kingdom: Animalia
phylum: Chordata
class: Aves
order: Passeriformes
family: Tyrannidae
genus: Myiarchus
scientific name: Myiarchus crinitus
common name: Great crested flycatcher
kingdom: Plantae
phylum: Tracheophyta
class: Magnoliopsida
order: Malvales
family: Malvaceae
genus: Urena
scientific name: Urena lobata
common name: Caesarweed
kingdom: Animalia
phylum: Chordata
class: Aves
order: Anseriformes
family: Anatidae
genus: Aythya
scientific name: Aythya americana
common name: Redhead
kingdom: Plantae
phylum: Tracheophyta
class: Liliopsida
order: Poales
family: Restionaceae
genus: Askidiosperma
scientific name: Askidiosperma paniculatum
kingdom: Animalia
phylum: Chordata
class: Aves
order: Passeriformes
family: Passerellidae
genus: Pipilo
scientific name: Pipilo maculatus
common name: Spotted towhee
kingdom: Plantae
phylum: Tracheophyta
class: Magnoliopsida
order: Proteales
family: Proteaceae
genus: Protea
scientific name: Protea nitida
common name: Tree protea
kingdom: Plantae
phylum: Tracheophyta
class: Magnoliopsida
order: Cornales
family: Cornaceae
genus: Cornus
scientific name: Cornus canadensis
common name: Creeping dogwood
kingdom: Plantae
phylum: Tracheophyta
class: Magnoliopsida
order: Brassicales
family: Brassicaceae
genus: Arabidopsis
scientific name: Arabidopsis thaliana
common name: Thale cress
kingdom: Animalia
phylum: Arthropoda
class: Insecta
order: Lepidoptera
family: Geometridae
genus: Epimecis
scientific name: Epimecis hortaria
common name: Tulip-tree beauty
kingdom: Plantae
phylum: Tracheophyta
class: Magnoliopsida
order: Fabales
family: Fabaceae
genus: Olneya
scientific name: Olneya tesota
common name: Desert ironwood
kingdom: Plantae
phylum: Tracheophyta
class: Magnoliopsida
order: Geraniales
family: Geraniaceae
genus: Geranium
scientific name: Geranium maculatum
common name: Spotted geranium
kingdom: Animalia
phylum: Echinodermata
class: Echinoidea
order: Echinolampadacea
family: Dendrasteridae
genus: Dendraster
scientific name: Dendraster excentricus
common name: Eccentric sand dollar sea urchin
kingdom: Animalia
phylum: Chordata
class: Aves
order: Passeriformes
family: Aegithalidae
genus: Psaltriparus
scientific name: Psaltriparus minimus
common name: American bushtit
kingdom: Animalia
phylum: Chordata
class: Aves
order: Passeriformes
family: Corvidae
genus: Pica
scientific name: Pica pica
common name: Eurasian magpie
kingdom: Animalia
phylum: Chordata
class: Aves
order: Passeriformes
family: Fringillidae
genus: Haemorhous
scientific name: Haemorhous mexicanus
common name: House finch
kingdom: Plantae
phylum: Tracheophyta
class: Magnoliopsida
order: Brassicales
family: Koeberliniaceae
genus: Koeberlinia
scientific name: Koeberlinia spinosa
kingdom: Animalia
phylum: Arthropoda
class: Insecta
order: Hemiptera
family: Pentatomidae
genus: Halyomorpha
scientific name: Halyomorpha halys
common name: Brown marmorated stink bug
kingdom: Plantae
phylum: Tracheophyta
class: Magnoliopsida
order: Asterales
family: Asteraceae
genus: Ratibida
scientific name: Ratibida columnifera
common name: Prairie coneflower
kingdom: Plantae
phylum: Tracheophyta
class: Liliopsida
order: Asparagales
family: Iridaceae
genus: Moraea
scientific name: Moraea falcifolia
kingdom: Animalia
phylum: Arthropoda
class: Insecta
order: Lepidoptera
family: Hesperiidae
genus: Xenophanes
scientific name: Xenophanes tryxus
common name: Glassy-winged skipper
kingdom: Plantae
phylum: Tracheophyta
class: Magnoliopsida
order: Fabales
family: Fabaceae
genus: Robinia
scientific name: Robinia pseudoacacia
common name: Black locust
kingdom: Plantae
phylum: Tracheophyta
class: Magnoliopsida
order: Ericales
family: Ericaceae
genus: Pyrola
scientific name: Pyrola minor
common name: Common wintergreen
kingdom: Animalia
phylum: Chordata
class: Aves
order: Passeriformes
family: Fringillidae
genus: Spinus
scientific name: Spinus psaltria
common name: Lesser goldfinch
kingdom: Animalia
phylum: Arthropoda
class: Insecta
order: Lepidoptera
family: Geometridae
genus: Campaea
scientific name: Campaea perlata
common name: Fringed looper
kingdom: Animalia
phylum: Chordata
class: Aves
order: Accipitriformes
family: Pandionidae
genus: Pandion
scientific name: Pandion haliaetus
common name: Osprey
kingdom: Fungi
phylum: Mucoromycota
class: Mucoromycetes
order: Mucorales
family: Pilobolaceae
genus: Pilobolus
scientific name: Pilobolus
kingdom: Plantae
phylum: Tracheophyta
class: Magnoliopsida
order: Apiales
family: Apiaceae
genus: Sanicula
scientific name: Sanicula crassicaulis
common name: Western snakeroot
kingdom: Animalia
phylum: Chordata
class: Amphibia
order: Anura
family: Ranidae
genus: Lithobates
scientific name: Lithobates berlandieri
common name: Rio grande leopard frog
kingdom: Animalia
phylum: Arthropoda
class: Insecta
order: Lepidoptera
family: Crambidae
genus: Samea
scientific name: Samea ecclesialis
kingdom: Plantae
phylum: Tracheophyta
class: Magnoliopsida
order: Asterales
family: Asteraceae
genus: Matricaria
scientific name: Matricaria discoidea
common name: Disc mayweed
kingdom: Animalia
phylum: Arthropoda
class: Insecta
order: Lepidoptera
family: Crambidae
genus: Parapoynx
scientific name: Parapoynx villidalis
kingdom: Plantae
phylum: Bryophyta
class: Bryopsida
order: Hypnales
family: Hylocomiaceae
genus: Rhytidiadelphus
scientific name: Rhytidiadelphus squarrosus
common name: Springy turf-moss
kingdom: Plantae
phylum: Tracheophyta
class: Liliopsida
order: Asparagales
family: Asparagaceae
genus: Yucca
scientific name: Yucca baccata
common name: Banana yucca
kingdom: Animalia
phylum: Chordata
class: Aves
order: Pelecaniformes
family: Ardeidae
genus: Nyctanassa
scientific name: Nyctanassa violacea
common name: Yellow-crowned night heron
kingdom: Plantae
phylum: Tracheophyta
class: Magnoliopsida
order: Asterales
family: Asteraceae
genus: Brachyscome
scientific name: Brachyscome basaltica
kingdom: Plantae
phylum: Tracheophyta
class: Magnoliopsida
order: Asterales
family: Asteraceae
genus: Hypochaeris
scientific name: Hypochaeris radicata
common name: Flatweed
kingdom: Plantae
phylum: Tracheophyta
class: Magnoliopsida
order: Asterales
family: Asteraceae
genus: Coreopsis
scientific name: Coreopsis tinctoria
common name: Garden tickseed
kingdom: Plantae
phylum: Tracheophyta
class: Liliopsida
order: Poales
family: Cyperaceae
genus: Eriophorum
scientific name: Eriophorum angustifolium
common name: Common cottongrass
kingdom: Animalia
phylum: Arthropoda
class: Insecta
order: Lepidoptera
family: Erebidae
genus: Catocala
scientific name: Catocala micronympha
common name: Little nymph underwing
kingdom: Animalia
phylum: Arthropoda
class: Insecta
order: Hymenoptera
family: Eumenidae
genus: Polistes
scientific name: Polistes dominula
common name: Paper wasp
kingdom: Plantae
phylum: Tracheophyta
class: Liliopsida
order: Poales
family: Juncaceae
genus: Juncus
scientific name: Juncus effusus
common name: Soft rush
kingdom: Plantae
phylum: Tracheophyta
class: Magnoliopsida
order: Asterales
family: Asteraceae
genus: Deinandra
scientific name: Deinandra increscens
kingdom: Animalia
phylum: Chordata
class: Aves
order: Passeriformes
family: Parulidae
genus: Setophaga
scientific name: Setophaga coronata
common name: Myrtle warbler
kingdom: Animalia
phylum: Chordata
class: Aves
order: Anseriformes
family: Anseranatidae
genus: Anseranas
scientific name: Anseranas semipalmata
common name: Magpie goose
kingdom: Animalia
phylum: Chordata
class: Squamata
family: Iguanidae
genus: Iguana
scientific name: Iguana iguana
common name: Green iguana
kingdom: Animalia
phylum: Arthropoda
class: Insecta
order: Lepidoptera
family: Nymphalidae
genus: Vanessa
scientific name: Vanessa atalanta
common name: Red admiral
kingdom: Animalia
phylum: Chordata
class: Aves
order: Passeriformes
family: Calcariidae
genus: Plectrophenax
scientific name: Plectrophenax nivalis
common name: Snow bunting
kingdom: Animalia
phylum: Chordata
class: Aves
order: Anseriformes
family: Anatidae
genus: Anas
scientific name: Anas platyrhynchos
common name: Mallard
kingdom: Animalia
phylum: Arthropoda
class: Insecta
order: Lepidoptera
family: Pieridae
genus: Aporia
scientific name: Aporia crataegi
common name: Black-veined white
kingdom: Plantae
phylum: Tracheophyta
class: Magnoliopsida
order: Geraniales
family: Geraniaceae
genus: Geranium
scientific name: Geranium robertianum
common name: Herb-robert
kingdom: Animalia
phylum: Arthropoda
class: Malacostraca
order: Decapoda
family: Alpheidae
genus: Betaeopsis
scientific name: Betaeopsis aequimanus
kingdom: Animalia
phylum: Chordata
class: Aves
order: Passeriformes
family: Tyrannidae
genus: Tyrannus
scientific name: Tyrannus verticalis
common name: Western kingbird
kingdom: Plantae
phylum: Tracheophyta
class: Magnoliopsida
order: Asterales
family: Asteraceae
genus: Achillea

GIVEN TASK> Can you copy the listing above word for word, from its very first line down to and including the line with "scientific name: Urena lobata"?

WRITTEN ANSWER>
kingdom: Animalia
phylum: Chordata
class: Aves
order: Passeriformes
family: Tyrannidae
genus: Myiarchus
scientific name: Myiarchus crinitus
common name: Great crested flycatcher
kingdom: Plantae
phylum: Tracheophyta
class: Magnoliopsida
order: Malvales
family: Malvaceae
genus: Urena
scientific name: Urena lobata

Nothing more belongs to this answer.